During the fall of 1994 the Climate System Model (CSM) principal investigators recognized that future users of model generated data would be diverse in both discipline and location. Therefore, a CSM Data Management Working Group was assigned to evaluate and select a standard data format for use within CSM. The working group consisted of model developers, data users, and software engineers from within NCAR ( CGD and SCD ). The objective of the group was to form a consensus as to the optimal format relative to CSM data management issues. By July of 1995 it was determined that netCDF would meet the criteria established by the working group, and would optimally meet the needs of potential users in the expected CSM community.

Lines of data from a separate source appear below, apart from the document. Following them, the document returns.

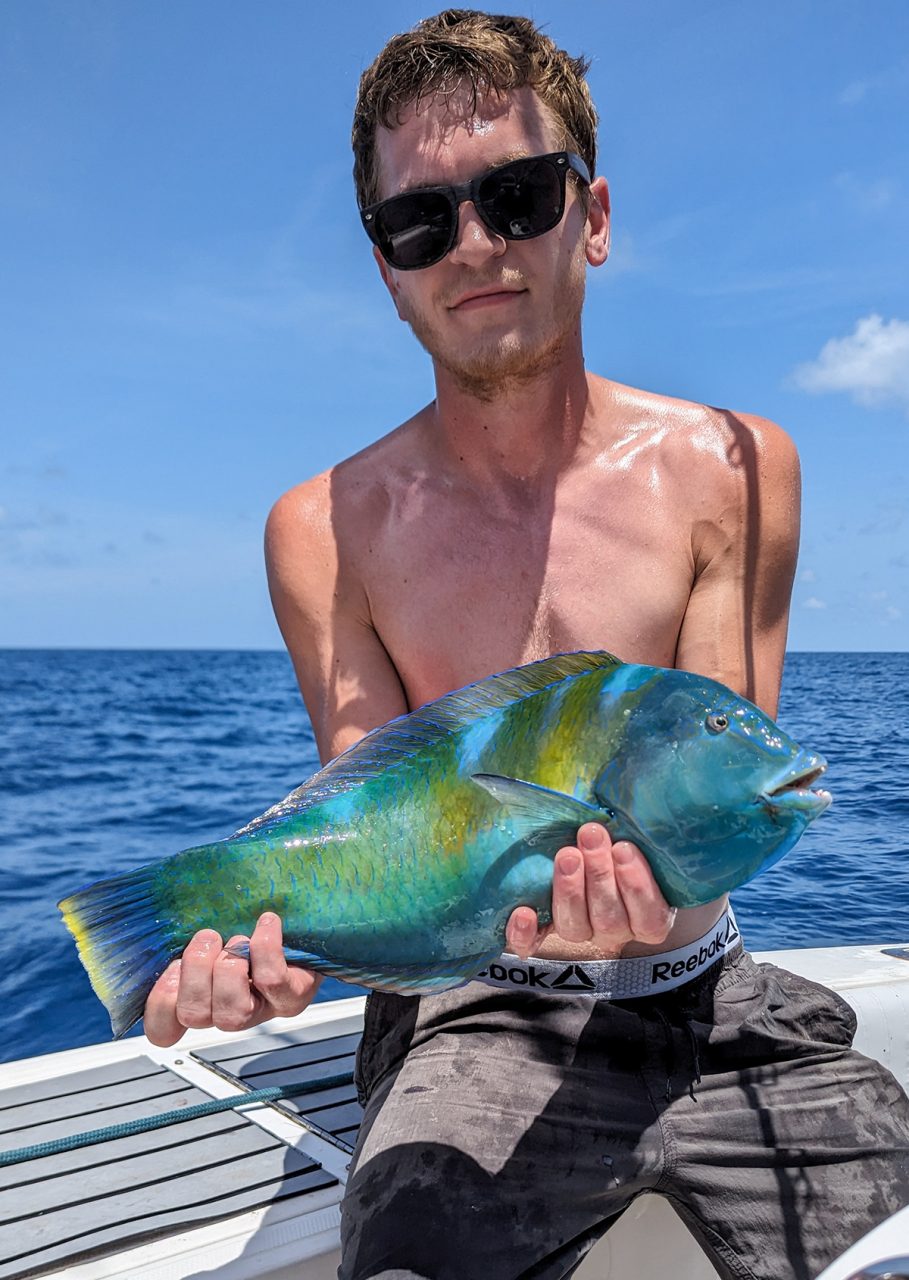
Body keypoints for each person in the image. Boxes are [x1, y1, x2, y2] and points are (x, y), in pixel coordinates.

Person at [144, 10, 909, 1278]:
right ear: (385, 267)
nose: (477, 247)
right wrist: (282, 956)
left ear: (591, 217)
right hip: (468, 1010)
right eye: (421, 221)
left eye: (519, 195)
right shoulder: (321, 530)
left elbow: (718, 808)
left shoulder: (736, 466)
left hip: (709, 987)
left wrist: (652, 905)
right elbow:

During the winter of 1996-1997 CSM selected the NCARgraphics command language interface ( NCAR Command Language or NCL) as it's primary tool to process CSM datasets. NCL can access netCDF files, which is only one of many reasons it was chosen as the CSM processor (see Rationale for a Climate System Model Processor and Climate System Model (CSM) Output Processor ). While NCL was selected by CSM for data processing within the project, the CSM netCDF datasets can just as easily be accessed, processed, and examined by a number of readily available tools .
CSM Data Management Issues
It was obvious that the data format selected by CSM could not be restricted to the machine native binary formats which all model components had been archiving. A format was needed which would be accessible by a wide audience of researchers using a variety of computational platforms.
Furthermore, CSM simply does not have the resources to build and maintain a data format, then support a user community. The adoption of a standard format would allow investigators to readily access, manipulate, and display the data, using readily available tools, without being concerned about the internal storage details of the datasets themselves.
An ideal data format would be one which addressed the following criteria:
|Compactness||Minimize Storage Space|
|Functionality||Allow User Easy/Quick Access|
|Simplicity||Easy to Learn and Use|
|Flexibility||Capable of Handling Any Hardware Representation|
|Self-Describing||Internally Contains All Information|
|Support||Full Third Party Support|
|Popularity||Recognized and Used by Large Community|
|Usability||Imported by Available Analysis Tools|
|Availability||Easily Obtained and Free|
Clearly, no one format will be the optimal in all the categories listed above. The CSM working group focused on the following four categories: self-description, portability, performance, and functionality. Compactness was also an issue from the perspective that the data should be manageable relative to our native binary datasets, and that the primary archive should be should be easy to access, extract and condense.
The CSM data management working group focused on netCDF, but did discuss the advantages and disadvantages of the other formats. It was decided that unless netCDF failed miserably in one of the evaluation criteria, it should be the accepted CSM standard data format. Frankly, the major concern regarding netCDF was how it would impact model performance. This was addressed in a cooperative manner between CSM and SCD programmers and netCDF developers. Modifications to enhance performance within the CRAY supercomputing environment were introduced into the netCDF library, and were subsequently accepted and adopted into the most recent version of netCDF.
netCDF is self-describing, portable, flexible, and is considered a standard(see netCDF Factsheet ).
netCDF is used by a large, diverse, community engaged in a variety of scientific research projects (see netCDF Users ).
netCDF is in the public domain, well documented, and supported by a third party(see netCDF Documentation )..
netCDF is used by a number of organizations, universities, and research institutions (see Organizations Using netCDF ).
netCDF is used by an ever-growing number of data analysis, processing, and visualization tools (see Software for Manipulating or Displaying netCDF Data ).
netCDF is a UCAR Unidata product, which gives CSM ready access to it's developers.
Furthermore, Unidata has responded to the requirements of CSM in terms of performance and data compression, and the resulting modifications appear in the netCDF library.
The National Science Foundation (NSF) supports the Information Infrastructure Technology and Applications (IITA) . One of IITA's primary functions is to provide funding to enhance the netCDF libraries.
Finally, one issue which is often overlooked but is a major concern within CSM is data management. Many different experiments will be run. The fact that netCDF is self describing means that each experiment can be documented within the experiment datasets. This means that the CSM does not have to use resources (i.e., people) to maintain experiment documentation. We will be investigating the use of data management software which supports netCDF.
CSM netCDF Convention
A CSM netCDF Convention has been developed for use within the CSM effort. It is based upon the COARDS netCDF Convention, but has been broadened to meet the needs of CSM.